# 'grow-hops' Is The Best Internet Resource About Growing Hops



## billvelek (28/2/08)

Our free Grow-Hops group SPECIALIZES in the topic of growing ingredients to brew beer -- primarily hops but some minor coverage of barley and brewing-herbs, too. Now with 1,140 members, including some professional growers/farmers, we're undoubtedly the largest and best resource about growing hops on the Internet today; if you have an interest, please join us at http://groups.yahoo.com/group/Grow-Hops

It's not too late to be put on our list for free hop rhizomes (based on availability, and limited to the U.S.), and we have an extensive list of commercial sources, too, in case we run out or if you live outside the U.S. (I have NO financial interest in any of them). We're just a bunch of friendly homebrewers who also like to garden and are trying to ensure a supply of the hops we want during the ongoing hop crisis. I know that I've made similar announcements, but since our membership is expanding even faster now than a few months ago -- over one hundred in just the past week -- this is evidence that there is still a lot of interest and a need to keep this information readily available within all homebrewing communities -- especially since time for preparations is quickly running out. And because we specialize in _gardening_ topics, all other brewing discussion is OFF-topic in our group; we're therefore not a replacement for _any_ brewing forums, so you should continue to support this group.

Thanks.

Bill Velek


----------



## domonsura (28/2/08)

This is beginning to sound like an info-mercial.........


----------



## the_fuzz (28/2/08)

billvelek said:


> It's not too late to be put on our list for free hop rhizomes *(based on availability, and limited to the U.S.*)

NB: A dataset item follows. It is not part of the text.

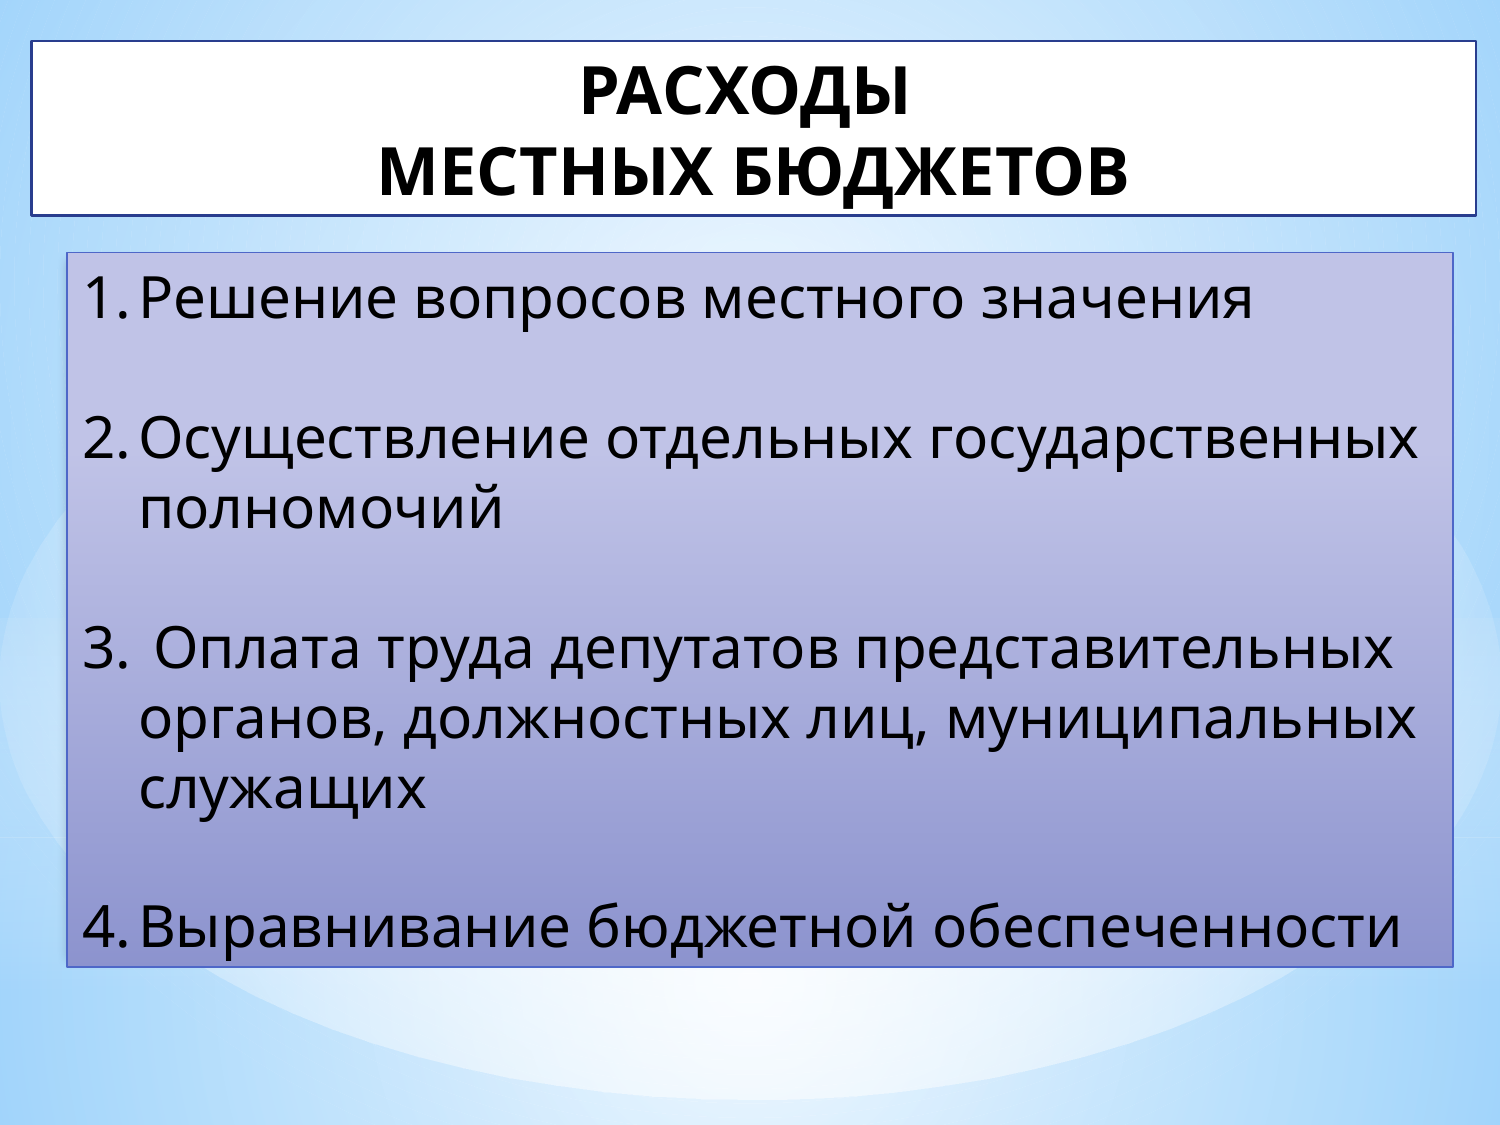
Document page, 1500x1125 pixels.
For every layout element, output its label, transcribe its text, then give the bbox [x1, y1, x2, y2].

text_box Решение вопросов местного значения Осуществление отдельных государственных полномочий Оплата труда депутатов представительных органов, должностных лиц, муниципальных служащих Выравнивание бюджетной обеспеченности [66, 252, 1454, 968]
text_box РАСХОДЫ МЕСТНЫХ БЮДЖЕТОВ [30, 40, 1477, 217]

This is an Australian forum.......... :unsure:


----------



## pbrosnan (28/2/08)

Hi,

Thanks for the info, any information on growing hops is welcome here particularly if it's free.


----------



## billvelek (28/2/08)

Whats_Wrong_with_Hahn said:


> This is an Australian forum.......... :unsure:


Yes, I know ... and 'Grow-Hops' is an International group with members from around the world including Australia. But the upcoming rhizome exchange is limited to the U.S. because of import/export customs laws which would make it either way to difficult to send a freebie across the border or illegal to do so, ... plus ... your planting time in the southern hemisphere is 6 months different that in the U.S. But I think it would be GREAT if Australian members of Grow-Hops would use our forum to organize a rhizome exchange six months from now; that's part of what our group is for. But mostly, we are here to exchange information -- where I can learn from you and maybe you can learn from me. For instance, there was a recent suggestion in our group, that I had never considered, of using a "berry picker" to harvest hop cones; I don't know if it will work, but won't it be great to find out? Here's a picture: http://www.pastrychef.com/BERRY-PICKER_p_39-1363.html

Anyway, in just the short time since my last post, we've had 44 more members join our group, including at least one who I recall said he is from Australia.

Cheers.

Bill Velek


----------